## The Cost Function

We can measure the accuracy of our hypothesis function by using a cost function.

The cost function $J(\theta_0, \theta_1)$ is defined as:

$J(\theta_0, \theta_1) = \dfrac {1}{2m} \displaystyle \sum _{i=1}^m \left ( \hat{y}^{(i)}- y^{(i)} \right)^2 = \dfrac {1}{2m} \displaystyle \sum _{i=1}^m \left (h_\theta (x^{(i)}) - y^{(i)} \right)^2$

The cost function is actually $\frac{1}{2}\bar{x}$ where $\bar{x}$ is "Mean squared error (MSE)" or "Squared error function". The mean is halved as a convenience for the computation of the gradient descent, as the derivative term of the square function will cancel out the $\frac{1}{2}$ term.

If we try to think of it in visual terms, our training data set is scattered on the x-y plane. We are trying to make straight line (defined by $h_\theta(x)$ which passes through this scattered set of data. Our objective is to get the best possible line. The best possible line will be such so that the cost function $J(\theta_0, \theta_1)$ is minimized with respect to $\theta_0$ and $\theta_1$.
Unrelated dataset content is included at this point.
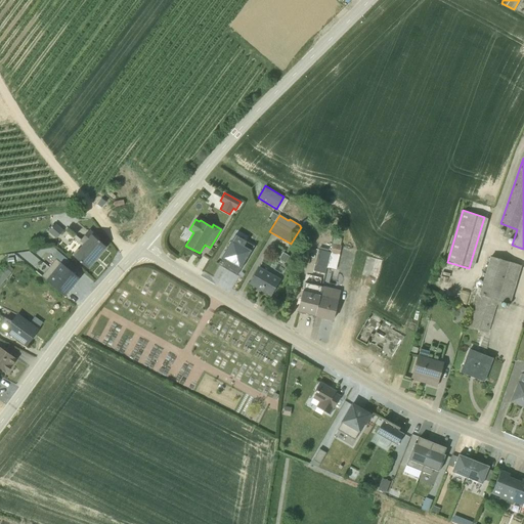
[(62,230),(53,222),(48,228),(50,230),(48,231),(55,238),(62,230)]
The cost function is sometimes also called optimization function or objective function.

A contour plot is a graph that contains many contour lines. A contour line of a two variable function has a constant value at all points of the same line. Taking any color and going along the 'circle', one would expect to get the same value of the cost function.

#### Notations

• $m$ : Number of training examples
• $x$ : Input variable
• $y$ : Output variable / Target variable
• $(x, y)$: Training examples
• $(x^{(i)}, y^{(i)})$: $i$th training example
• $h$: Hypothesis function
• $\theta_i$'s: parameters of the model